Errors are not medicine's cardinal sins. In many cases, we should treat errors not as failures but as opportunities for discovery. In the real world, the best physicians among us learn more from our mistakes than from our successes. We must scrupulously guard against a culture that treats error as intolerable and embarrasses or even punishes every mistake. In these settings, no one learns from their own mistakes, let alone the mistakes of others, and the failure to learn is a sign of approaching obsolescence. Such an attitude is inimical to the spirit of inquiry and the quest to continually improve the quality of our practice.

In many cases, we would do medical students and residents a favor by presenting them problems to which the answers are already available. Too often, learners otherwise devote so much energy to getting the right answer that other important aspects of a case get neglected. Correctly diagnosing a patient's congestive heart failure may be less important than elucidating the psychosocial features of the patient's home life that must be addressed by any successful treatment regimen. Another equally valuable approach is to withhold the "correct" answer indefinitely, so that learners never find out whether they got it right. This enables learners to become more effective monitors of their own performance in ways that are more reflective of the real-world practice of medicine. We need to learn how to live with, and to optimize our management of, uncertainty.

To be sure, we want to educate physicians who actively audit the accuracy of their performance, and we should do our best to equip them to do so effectively. By immediately telling them whether they were right or wrong, however, we may stunt their own process improvement approaches.

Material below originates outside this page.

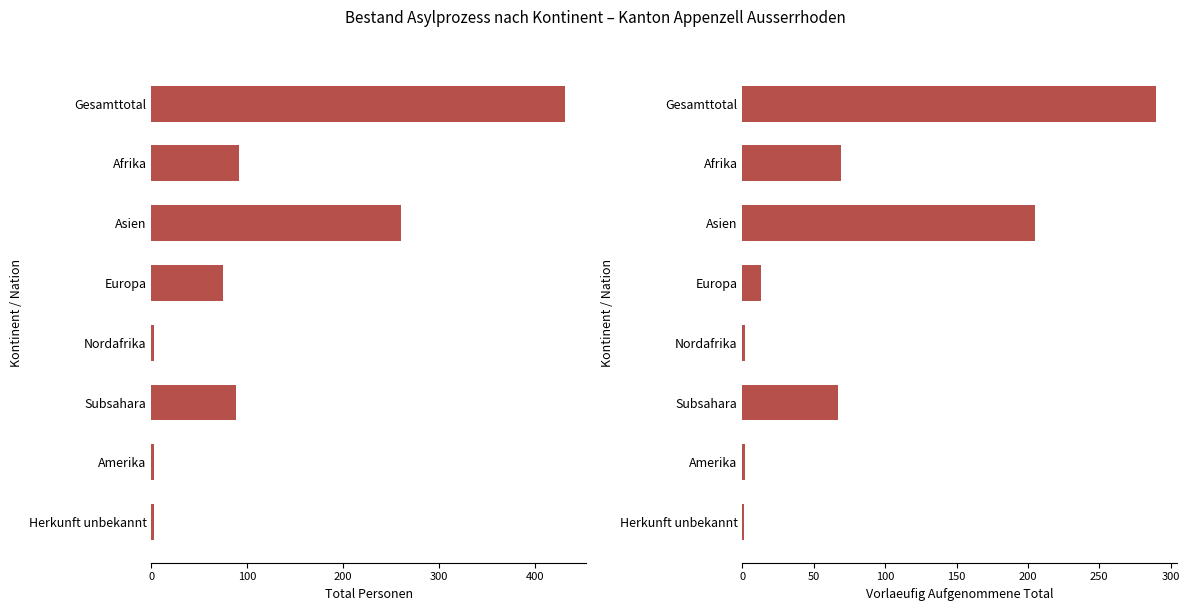

List the series in order of their overall mean, highest first.

Total Personen, Vorlaeufig Aufgenommene Total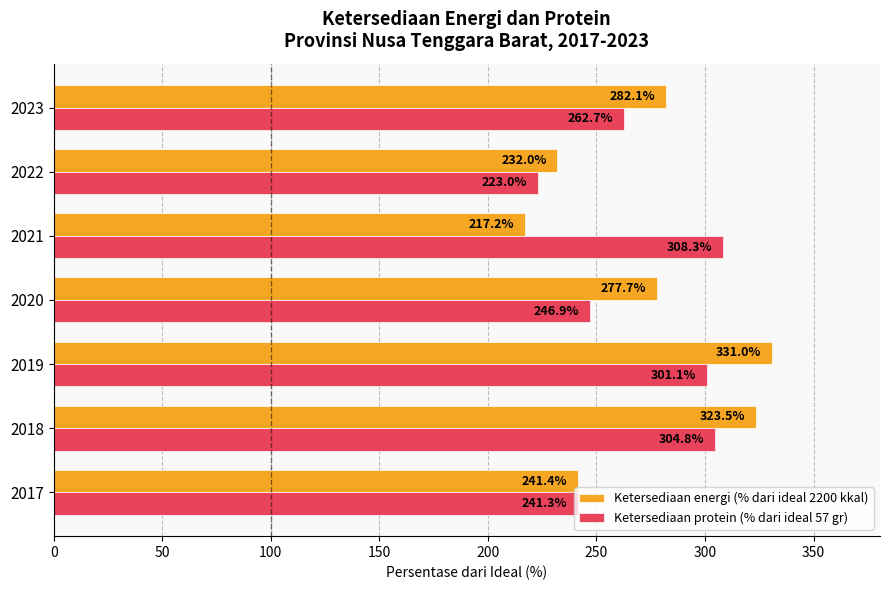

At which label does Ketersediaan protein (% dari ideal 57 gr) reach its minimum?

2022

We also need to evaluate learners in ways that transcend mere correctness. Scores on most standardized tests, our favorite evaluation technique, neglect vital factors of medical excellence. For example, how effective are learners as consultants, at eliciting key information from patients, and as investigators and educators? Systems of evaluation and reward should be sufficiently balanced and comprehensive that they reflect a complete view of medical excellence. To do otherwise is to distort both the educational process and its product.